What we can control is our response to it. Buddhism teaches us to remain centred whatever the weather, so to speak. For a long time I always thought of this more in times of trouble – so when there’s a storm and life is flinging you about and blowing you this way and that. What I’ve come to realise, experientially, is that being centred is just as important when life is up as it is when it is down.
Life doesn’t differentiate between good and bad. It is the meaning we place upon things that make it so – that make our experience what it is. If we are always striving for the highs, the lows become unwanted and harder to manage. That isn’t to say we can’t be happy or content – it is more about accepting that life is not intended to be that way all of the time. When you can truly accept that deep within, you begin to see that when bumps in the road occur – or back to my weather analogy, when we get blown about a little or experience full on storms, they’re easier to deal with. They’ll come and they’ll go.
This week I was quite hard on myself about something I did – not involving anyone else, just an experience I had that I deemed not good for me. A friend said to me that a couple of days before I was on a high and just to remember that. Suddenly it was as though I was transported somewhere high above and given a different perspective. One where I could see my experience on both occasions – both what I had deemed high and then low were simply experiences – they were not good or bad, they just were. My perspective or the meaning I had placed to each experience is what made it so – what made it good or bad to me.
I’ve got several situations going on in my life right now that are challenging – as we all have at points in our lives. This is life and if we can remain centred – whatever that is for each of us, we can weather the storms without immense suffering. Experiencing emotions is normal – but being overcome and dragged along by them daily is what creates suffering. There are varying degrees to suffering – losing someone and grieving is suffering we often must endure and go through. However, suffering to life’s ups and downs is a choice. For example, worrying creates suffering that is most often totally unnecessary. We worry about things don’t even happen, yet in our minds the worries have become very real. There are times when this incessant worrying actually brings about what we are most worried about!
So what is being centred?
It isn’t so much about being in the middle because what is your middle may be different to mine or the next persons. It is about finding that ‘centre’ within, that place of peace or knowing, belonging where you feel centred. In my experience most people have to practice at this because to know that place is to know yourself. Finding time to be quiet, still and look within.

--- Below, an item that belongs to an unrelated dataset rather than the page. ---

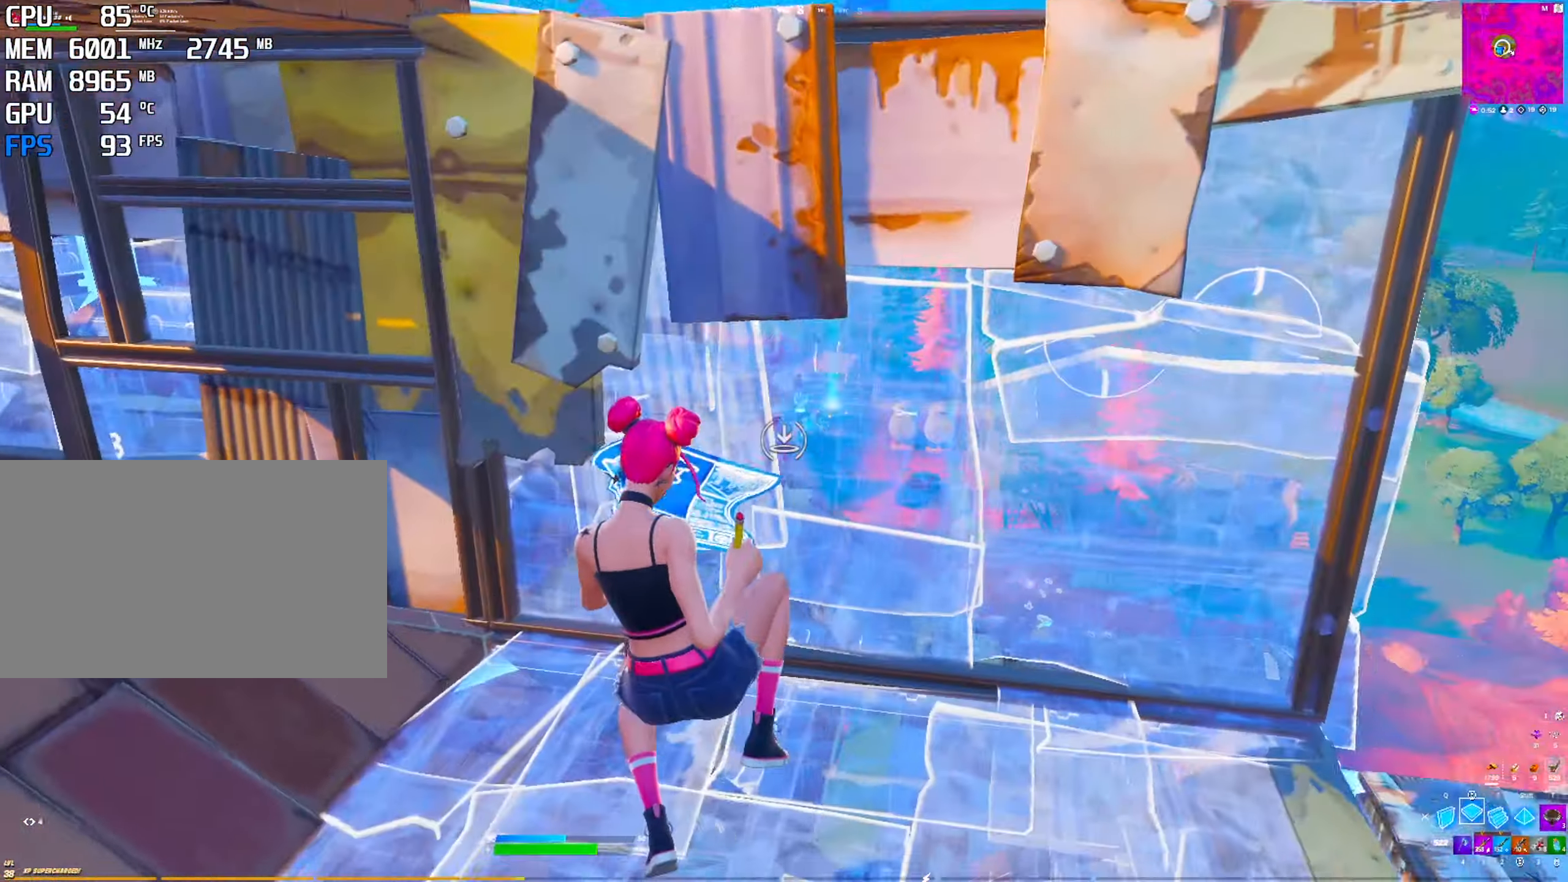
{"keys": ["ctrl"], "mouse": [], "mouse_move": "up-left", "events": [[50, "2", "down"], [100, "mouse_left", "up"], [183, "2", "up"], [233, "f", "down"], [233, "mouse_left", "down"], [333, "f", "up"], [333, "mouse_left", "up"], [467, "ctrl", "down"]]}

Meditation and mindfulness is a tool you can use for raising your level of self awareness, allowing you to create space to see the way you think, behave and act in a way that is objective. Meditation connects you with your ‘true self’ that can only be found within and truly the place of centredness. Seek and you will find – start a regular daily meditation practice. Over time as your self awareness grows and you create space, being able to bring yourself back to centre becomes something you do naturally. It becomes a sanctuary and a place of peace where you can rest and restore from whatever life brings your way.